## Given text

/---

[PD] locales for Pd WAS: japanese encoded chars in PD
Hans-Christoph Steiner
hans at eds.org
Thu Feb 12 20:22:22 CET 2009
On Feb 12, 2009, at 4:40 AM, Bryan Jurish wrote:
> moin Hans, moin all,
>
> On 2009-02-12 06:24:44, Hans-Christoph Steiner <hans at eds.org>
> appears to
> have written:
>> On Feb 11, 2009, at 6:34 AM, Bryan Jurish wrote:
>>> for me, pd *does* display utf-8
>>> strings correctly in message boxes (tested with umlauts äöü, as
>>> well as
>>> Greek πδ
>>
>> Hmm, I am not sure that UTF-8 really is well supported. Some chars
>> get
>> thru, but many don't. Here's an example. I typed these chars in a
>> UTF-8 text editor as an png and a pd patch. Not quite the same.
>
> ... I'm not really sure what (if anything) we can conclude from this.
> Maybe the text editor is making UTF-8 out of the keyboard input?
> The Pd
> patch itself is most cetainly not UTF-8 encoded, which makes me
> suspect
> that either (a) Pd is dropping non-printing shift bytes (IOhannes has
> pointed out similar goofiness in t_binbuf, but I thought it was only
> restricted to NUL bytes) or (b) Tk isn't receiving UTF-8 character
> codes
> at all (whether this is Tk's fault or a system configuration issue is
> another question). At least the latter should be testable with a few
> quick wish hacks...
Pd does seem to measure the bytes of the string, measuring the UTF-8
shift bytes as chars. For exmaple, in barf-both.pd, the message box
of the utf-8 example is much longer than the text inside, while with
the latin1, it is the correct size.
I don't know if you have followed Pd-devel 0.41.4 at all, but I have
gotten to the point where the GUI is 100% Tcl/Tk so playing with this
stuff should be a lot easier. Check out the branch, if you would like
to try things.
>>> Setting LC_CTYPE=en_US.UTF-8 and re-loading "unibarf.pd" got me an
>>> odd
>>> error message from Pd though:
>>>
>>> Pd: buffer space wasn't sufficient for long GUI string
>>> (repeated 3 times)
>>
>> I am guessing that the above error comes from the fact that Pd is
>> written for latin1 where every char is always 1 byte, so sending
>> UTF-8
>> could confuse things, since UTF-8 can have multi-byte chars.

\---

[Stored data]

/---

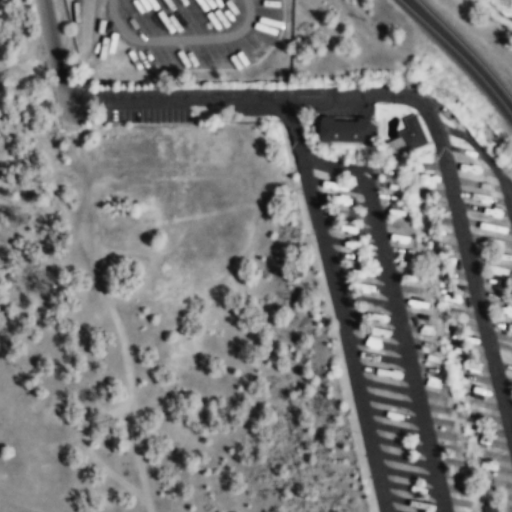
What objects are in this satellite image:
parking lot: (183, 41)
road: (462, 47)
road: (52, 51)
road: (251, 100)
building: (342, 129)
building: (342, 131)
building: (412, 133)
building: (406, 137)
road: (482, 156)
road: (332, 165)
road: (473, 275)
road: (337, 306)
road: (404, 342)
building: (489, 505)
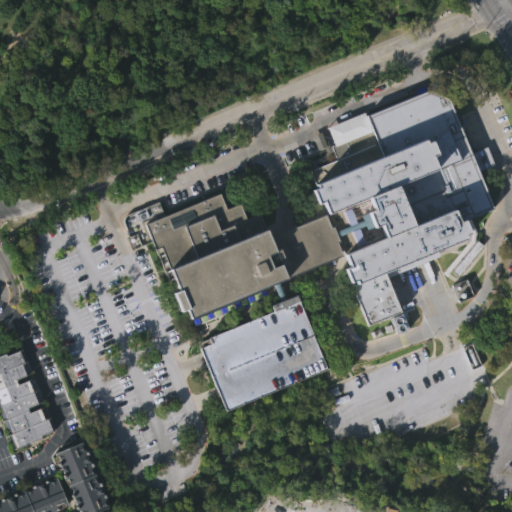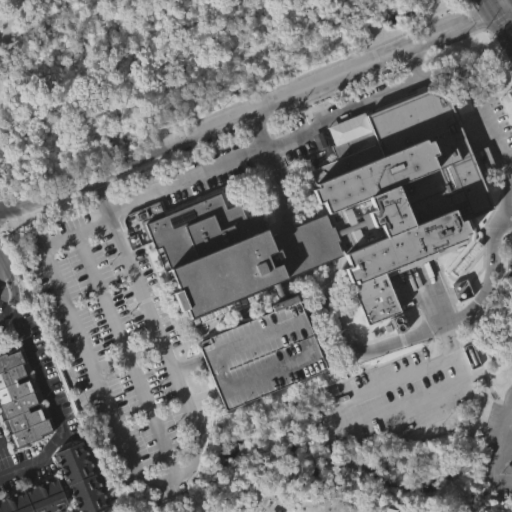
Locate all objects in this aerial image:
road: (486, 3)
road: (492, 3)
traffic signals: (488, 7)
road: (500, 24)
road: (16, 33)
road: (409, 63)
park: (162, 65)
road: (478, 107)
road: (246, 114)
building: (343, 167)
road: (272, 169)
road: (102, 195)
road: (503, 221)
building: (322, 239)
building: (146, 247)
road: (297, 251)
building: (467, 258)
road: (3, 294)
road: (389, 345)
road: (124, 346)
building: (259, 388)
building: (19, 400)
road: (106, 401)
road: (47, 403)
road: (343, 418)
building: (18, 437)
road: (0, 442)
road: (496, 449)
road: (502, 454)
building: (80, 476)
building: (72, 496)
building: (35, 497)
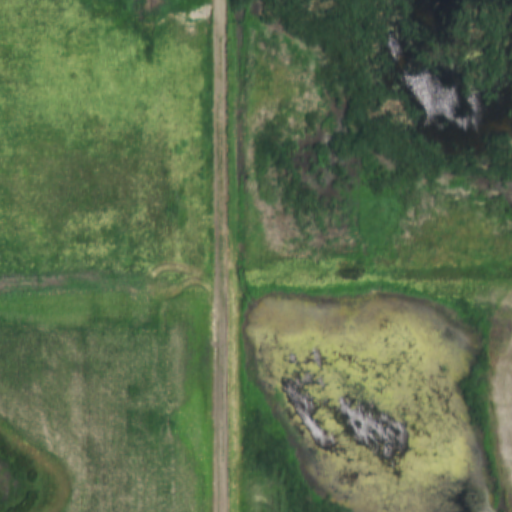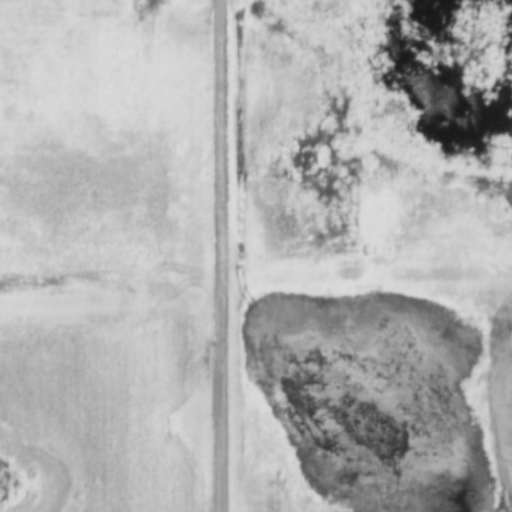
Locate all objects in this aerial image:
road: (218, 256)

\---
/---

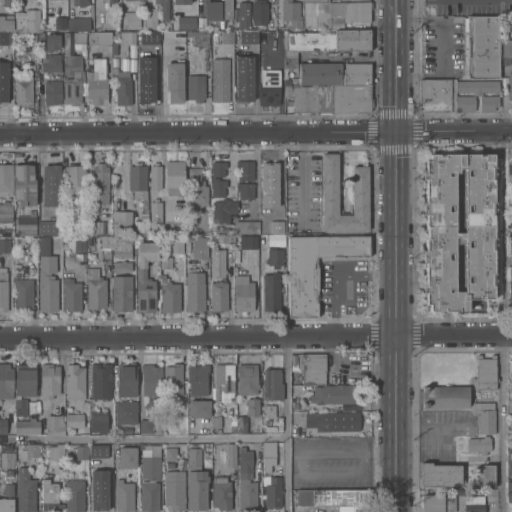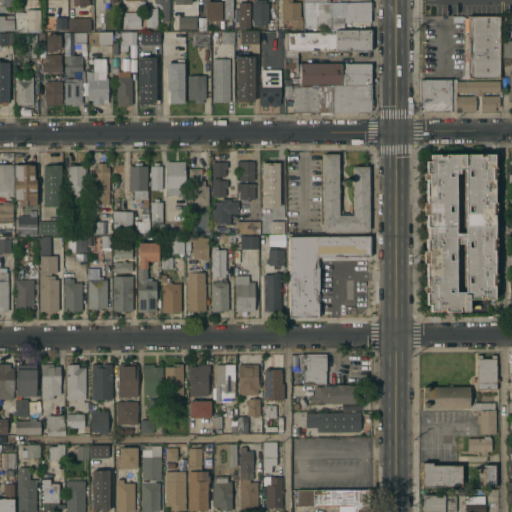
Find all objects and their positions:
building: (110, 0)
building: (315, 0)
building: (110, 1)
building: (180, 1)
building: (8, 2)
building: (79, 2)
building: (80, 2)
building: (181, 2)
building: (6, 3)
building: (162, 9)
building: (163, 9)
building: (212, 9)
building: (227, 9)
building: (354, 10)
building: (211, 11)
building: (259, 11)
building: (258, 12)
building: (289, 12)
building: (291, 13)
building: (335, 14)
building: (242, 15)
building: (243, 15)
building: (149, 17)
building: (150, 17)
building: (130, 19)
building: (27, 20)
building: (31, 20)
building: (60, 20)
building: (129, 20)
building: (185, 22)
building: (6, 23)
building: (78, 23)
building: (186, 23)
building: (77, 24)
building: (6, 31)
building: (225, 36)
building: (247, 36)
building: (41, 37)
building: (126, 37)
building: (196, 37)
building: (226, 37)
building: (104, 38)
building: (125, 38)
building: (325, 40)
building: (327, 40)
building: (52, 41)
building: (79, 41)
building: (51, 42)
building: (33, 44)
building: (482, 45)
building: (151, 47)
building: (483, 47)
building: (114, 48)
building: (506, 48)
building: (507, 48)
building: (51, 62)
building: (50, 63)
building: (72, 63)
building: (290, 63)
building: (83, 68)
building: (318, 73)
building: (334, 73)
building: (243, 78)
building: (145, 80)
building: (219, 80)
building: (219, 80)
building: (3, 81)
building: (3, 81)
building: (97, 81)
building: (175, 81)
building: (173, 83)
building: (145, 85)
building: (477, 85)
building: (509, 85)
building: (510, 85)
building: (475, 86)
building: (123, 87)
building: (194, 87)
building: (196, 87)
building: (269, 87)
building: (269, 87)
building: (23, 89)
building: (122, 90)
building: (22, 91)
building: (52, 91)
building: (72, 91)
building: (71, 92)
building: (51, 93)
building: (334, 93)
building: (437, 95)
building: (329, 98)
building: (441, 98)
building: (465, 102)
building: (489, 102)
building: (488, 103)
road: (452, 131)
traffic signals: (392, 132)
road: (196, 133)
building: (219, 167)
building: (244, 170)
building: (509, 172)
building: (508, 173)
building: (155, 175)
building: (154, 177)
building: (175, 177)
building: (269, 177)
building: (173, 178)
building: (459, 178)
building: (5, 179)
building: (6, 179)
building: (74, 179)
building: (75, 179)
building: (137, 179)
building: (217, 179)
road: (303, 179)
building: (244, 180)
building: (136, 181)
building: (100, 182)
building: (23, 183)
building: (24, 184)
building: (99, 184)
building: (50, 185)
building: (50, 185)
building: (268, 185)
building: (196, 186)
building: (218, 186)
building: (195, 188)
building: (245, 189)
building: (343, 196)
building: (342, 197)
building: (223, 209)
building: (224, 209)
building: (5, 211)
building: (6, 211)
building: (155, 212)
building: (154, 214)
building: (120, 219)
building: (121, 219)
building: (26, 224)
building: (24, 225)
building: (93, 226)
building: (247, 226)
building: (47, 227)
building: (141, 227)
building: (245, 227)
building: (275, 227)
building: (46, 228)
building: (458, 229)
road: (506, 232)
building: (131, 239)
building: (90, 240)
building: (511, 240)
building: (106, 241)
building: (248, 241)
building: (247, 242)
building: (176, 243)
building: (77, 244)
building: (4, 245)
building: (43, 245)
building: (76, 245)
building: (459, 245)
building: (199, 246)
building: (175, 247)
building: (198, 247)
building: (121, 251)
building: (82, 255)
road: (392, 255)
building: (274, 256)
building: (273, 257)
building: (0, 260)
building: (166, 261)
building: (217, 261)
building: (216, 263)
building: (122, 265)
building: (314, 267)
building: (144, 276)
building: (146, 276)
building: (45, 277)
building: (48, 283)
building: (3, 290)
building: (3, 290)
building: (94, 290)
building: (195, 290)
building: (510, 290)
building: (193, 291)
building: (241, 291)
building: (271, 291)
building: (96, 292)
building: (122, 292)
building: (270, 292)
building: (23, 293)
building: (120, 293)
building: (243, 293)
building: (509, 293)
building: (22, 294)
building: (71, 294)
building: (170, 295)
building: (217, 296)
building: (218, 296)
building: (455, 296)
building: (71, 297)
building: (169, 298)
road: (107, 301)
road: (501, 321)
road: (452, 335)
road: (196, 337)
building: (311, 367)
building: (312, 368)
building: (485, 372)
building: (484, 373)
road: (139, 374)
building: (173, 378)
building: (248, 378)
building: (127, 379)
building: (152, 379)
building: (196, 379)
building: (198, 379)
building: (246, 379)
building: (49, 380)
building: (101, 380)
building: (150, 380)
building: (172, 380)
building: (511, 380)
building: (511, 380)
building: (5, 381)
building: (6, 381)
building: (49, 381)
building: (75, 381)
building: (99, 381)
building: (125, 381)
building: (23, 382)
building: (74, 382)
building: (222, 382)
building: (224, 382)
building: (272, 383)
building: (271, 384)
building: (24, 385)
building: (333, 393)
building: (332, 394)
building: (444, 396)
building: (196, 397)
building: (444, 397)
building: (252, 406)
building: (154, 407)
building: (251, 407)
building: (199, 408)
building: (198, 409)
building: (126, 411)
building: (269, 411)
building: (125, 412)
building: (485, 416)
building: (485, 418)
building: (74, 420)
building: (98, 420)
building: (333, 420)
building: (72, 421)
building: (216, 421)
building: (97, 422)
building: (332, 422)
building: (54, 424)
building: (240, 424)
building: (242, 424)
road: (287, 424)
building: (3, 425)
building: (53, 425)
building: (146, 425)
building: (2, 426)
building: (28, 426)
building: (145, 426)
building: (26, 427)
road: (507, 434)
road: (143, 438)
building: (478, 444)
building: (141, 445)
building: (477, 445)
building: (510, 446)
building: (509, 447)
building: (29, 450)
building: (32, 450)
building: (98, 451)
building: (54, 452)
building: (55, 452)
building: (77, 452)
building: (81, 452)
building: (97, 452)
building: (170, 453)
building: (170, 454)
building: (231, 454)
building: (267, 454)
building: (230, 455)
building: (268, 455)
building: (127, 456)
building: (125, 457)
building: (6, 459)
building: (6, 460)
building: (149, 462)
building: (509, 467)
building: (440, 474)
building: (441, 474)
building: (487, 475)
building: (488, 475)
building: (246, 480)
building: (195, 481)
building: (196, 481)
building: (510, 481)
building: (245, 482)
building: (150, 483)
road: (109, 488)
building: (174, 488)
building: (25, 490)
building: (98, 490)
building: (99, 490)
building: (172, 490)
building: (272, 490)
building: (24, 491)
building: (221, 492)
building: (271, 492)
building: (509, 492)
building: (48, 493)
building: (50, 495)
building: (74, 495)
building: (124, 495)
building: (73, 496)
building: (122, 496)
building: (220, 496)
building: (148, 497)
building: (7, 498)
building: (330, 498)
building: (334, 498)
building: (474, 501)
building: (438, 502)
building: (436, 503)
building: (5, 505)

\---

## Challenges
A: In the thread about locales for Pd, which message box in barf-both.pd is much longer than the text inside it?
B: Go on with the thread about locales for Pd from its last line.
The records aren't needed for any of this work.

## Answers for the exercise
A: The message box of the UTF-8 example.

B:
>
> Kinda; but why is it only the presence of *latin-1* message boxes that
> cause complaints about "long GUI strings" (try deleting the utf-8
> message box & reloading: the error disappears). I think an error is
> certainly justified in this case (we're feeding a latin-1 encoded
> message box to a Pd using a UTF-8 locale); I was just surprised by the
> form the error took ;-)
I think that Tcl/Tk tries to guess the locale of the data coming in
from the network socket, then translate it to UTF-8 and back. Some of
the weirdness we are seeing could be related to that. In Pd-devel,
its much clearer, so it would be straightforward to play with this
encoding translation stuff, and perhaps turn it off. Ideally we could
have UTF-8 coming from Pd so that Tk doesn't need to do any
translation. That could speed up things like array/graph redrawing.
>>> I don't know for sure, but I suspect one problem might be in the
>>> interpretation of user input
>>
>> I don't know about the pd side, but Tcl/Tk is all UTF-8 natively, so
>> that is no problem.
>
> Hmm... not sure what you mean by "natively" here... I mean, Perl uses
> UTF-8 as its "native" string encoding, but you can still manipulate
> byte
> strings, read & write files etc in other encodings too.
Yes, same idea. Internally, Tcl/Tk is using UTF-8, but it can freely
translate between other encodings.
> If we're
> talking about user input and the Pd GUI, I think the main issue is how
> keyboard input is captured by Tk and passed on to Pd. If the keyboard
> input is being grabbed by Tk bind()ing KeyPress events, then maybe we
> just need to edit that bind() call... looks like the KeyPress relevant
> "%"-substitutions are (from the Tk bind() manpage):
>
> %k - The keycode field from the event. Valid only for KeyPress and
> KeyRelease events.
>
> %A - Substitutes the UNICODE character corresponding to the event, or
> the empty string if the event does not correspond to a UNICODE
> character
> (e.g. the shift key was pressed). XmbLookupString (or XLookupString
> when
> input method support is turned off) does all the work of translating
> from the event to a UNICODE character. Valid only for KeyPress and
> KeyRelease events.
>
> %K - The keysym corresponding to the event, substituted as a textual
> string. Valid only for KeyPress and KeyRelease events.
>
> %N - The keysym corresponding to the event, substituted as a decimal
> number. Valid only for KeyPress and KeyRelease events.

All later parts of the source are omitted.